Всё это привело к тому, что победу оспаривали посреди леса две армии буйнопомешанных, обезумевших от ужаса и совершенно не понимающих, зачем их сюда привели. Они дрались, как дикари, рыча, стреляя, бегая, коля и убивая наугад, – с откровенным желанием пуститься наутёк с поля боя, с возмутительным стремлением во что бы то ни стало выжить. В них начинало созревать убеждение, что величайшие полководцы всех армий мира – просто-напросто отъявленные сволочи. Они испытали бы величайшее наслаждение, если бы могли по всем правилам набить морды великим полководцам, а потом сунуть им в глотку собственные потроха, вместо того чтобы бить морду врагам – этим несчастным дуроплясам, которые занимались, как и они сами, нелепым и безбожным ремеслом: вспарывали животы, вырывали кишки и разбрасывали посреди поля печёнки, селезёнки и сердца. Исходя предсмертной икотой, они думали обо всей этой сволочне, обжиравшейся смачной жратвой, красивыми и бесстыжими шлюхами, почестями и знаками восхищения. Эти мерзавцы, обеспечившие себе безопасность, – садисты, патриотики, падкие до выгоды, – заварили гнусную проклятую кашу, чтобы извлечь барыши, тогда как под солнцем всего было в избытке: птицы на небе, рыбы в реках, зайцев в полях, плодов на деревьях, семян в почве, почти неосвоенные земли и женщины, повсюду женщины, одинокие, горячие от желания, ждущие хорошего самца себе на потребу, в то время как отборные самцы истекали кровью, как кабаны на бойне. Вот о чём подумали бы люди в этом лесу, если бы их уже не укокошили или не довели до последних границ безумия. Мертвецам уже ничего не было нужно, кроме горсти земли, да и то им теперь было раз и навсегда наплевать на своё погребение – этого хотели живые, не желавшие, чтобы мертвецы смердели у них под носом.

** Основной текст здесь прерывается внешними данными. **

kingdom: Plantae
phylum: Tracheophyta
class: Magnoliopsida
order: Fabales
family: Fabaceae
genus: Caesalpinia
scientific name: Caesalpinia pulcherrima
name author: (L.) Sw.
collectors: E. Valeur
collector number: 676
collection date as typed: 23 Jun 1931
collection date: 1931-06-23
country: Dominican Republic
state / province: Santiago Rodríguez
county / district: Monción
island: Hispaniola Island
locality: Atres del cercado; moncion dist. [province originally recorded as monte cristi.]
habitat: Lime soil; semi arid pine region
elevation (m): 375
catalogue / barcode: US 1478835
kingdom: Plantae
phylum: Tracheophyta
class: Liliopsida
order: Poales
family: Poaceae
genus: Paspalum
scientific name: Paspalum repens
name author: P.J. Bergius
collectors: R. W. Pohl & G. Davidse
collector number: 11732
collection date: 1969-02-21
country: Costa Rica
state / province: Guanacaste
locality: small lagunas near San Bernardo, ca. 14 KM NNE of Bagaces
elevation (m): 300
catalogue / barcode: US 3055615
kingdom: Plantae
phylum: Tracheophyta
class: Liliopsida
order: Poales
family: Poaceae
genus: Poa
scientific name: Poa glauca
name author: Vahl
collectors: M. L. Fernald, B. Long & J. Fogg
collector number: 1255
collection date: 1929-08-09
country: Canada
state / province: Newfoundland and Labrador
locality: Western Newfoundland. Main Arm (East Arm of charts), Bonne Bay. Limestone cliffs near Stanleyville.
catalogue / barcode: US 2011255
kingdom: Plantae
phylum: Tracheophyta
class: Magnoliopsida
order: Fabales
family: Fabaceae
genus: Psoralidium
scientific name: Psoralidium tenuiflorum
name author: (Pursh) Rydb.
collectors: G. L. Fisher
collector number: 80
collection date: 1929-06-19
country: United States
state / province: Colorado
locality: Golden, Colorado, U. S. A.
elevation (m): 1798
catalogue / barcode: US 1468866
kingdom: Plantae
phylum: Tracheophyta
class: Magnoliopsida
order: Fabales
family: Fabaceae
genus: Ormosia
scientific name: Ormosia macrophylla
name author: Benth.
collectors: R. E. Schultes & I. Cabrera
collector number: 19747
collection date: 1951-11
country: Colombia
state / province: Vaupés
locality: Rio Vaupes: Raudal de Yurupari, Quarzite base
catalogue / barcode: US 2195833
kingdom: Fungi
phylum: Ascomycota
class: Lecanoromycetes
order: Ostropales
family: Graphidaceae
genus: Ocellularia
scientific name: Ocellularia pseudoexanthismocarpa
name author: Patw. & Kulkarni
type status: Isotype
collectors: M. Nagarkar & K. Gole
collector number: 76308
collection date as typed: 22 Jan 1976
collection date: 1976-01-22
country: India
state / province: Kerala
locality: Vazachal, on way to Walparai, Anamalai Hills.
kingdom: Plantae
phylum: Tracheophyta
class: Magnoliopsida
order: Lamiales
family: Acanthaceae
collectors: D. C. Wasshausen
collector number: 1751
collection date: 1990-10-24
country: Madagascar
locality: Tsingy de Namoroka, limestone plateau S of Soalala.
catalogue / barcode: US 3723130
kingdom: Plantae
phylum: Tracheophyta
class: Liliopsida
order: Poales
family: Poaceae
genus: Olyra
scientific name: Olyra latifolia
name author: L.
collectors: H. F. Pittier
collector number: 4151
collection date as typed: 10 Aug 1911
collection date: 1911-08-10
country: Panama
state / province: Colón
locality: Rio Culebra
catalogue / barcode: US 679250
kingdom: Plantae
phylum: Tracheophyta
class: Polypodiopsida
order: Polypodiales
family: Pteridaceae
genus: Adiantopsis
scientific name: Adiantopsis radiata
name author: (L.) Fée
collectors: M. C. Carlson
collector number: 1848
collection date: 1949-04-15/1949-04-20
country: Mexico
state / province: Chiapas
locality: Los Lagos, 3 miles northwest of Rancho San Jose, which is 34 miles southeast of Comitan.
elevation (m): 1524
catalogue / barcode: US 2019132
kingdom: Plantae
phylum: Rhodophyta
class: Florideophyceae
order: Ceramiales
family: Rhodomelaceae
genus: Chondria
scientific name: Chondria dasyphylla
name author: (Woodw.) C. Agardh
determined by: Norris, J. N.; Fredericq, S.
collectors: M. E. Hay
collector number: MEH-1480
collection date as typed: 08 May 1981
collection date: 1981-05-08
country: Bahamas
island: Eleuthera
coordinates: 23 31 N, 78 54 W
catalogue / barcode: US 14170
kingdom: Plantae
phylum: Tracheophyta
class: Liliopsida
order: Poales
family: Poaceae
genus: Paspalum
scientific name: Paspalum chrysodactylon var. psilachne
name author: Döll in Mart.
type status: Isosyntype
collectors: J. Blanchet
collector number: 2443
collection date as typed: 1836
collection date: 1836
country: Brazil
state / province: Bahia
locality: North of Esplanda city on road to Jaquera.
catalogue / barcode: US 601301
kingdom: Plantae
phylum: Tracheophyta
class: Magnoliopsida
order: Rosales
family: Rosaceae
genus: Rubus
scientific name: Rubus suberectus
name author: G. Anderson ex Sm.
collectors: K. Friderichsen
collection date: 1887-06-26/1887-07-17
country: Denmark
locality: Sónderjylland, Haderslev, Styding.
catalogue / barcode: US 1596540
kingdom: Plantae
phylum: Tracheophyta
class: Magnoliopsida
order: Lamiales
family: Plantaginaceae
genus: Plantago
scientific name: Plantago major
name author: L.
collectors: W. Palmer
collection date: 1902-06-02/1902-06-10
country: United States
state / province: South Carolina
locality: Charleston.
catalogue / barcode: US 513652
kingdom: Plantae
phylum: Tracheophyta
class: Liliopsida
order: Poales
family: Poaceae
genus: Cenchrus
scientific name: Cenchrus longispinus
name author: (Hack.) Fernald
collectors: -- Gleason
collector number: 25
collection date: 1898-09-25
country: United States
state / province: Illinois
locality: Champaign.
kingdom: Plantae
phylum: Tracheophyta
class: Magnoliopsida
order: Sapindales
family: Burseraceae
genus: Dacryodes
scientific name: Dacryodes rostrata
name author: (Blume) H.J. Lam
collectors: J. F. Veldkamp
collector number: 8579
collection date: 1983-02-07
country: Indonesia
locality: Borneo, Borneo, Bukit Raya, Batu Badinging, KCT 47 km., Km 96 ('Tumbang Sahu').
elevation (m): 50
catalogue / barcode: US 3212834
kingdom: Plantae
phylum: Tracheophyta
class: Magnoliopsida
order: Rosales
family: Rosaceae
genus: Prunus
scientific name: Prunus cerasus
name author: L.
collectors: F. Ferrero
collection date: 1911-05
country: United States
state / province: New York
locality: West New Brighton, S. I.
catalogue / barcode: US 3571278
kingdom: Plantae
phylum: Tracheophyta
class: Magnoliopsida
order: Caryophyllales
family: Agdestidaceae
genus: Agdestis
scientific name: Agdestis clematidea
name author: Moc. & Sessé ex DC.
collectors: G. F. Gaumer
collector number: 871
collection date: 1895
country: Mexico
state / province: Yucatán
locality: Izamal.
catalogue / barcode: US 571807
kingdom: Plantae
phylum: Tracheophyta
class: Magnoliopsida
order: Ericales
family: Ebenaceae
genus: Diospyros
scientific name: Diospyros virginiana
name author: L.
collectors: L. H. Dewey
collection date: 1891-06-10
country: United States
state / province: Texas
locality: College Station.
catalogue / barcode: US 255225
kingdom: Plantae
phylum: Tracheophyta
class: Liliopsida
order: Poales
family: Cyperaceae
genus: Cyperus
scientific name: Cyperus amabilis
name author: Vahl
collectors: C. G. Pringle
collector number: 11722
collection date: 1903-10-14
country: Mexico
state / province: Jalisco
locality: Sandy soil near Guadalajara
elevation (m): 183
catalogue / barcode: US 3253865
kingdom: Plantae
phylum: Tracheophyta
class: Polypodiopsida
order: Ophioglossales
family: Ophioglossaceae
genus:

А в это время генерал, совершенно спокойный, довольный и даже немного весёлый, стоял на своём холме, под прикрытием маленькой рощицы, и повторял каждые четверть часа:
– Прекрасно! Прекрасно!
А напротив него другой генерал повторял то же самое на своём языке: Es geht! Schцn, sehr schцn!
Всё перестало быть прекрасным, как только генерал почувствовал жажду.
А между тем распроклятый болван майор, которому он поручил снабжение, сунул ему, генералу, бутылку тёплого пива, проговорив с подобострастной и дурацкой улыбкой на своей жирной добродушной роже:
– На войне как на войне, господин генерал!
При первом же глотке генерал осознал всю наглость майора.
– Что, что! – прокричал он. – Прежде всего извольте-ка встать перед начальством во фрунт! Вы ни на что не годитесь! Подсунуть мне ослиную мочу! Да я вас пошлю в этот адов лес! Да, да, пошлю вместе с другими идиотами, и не позже, чем завтра!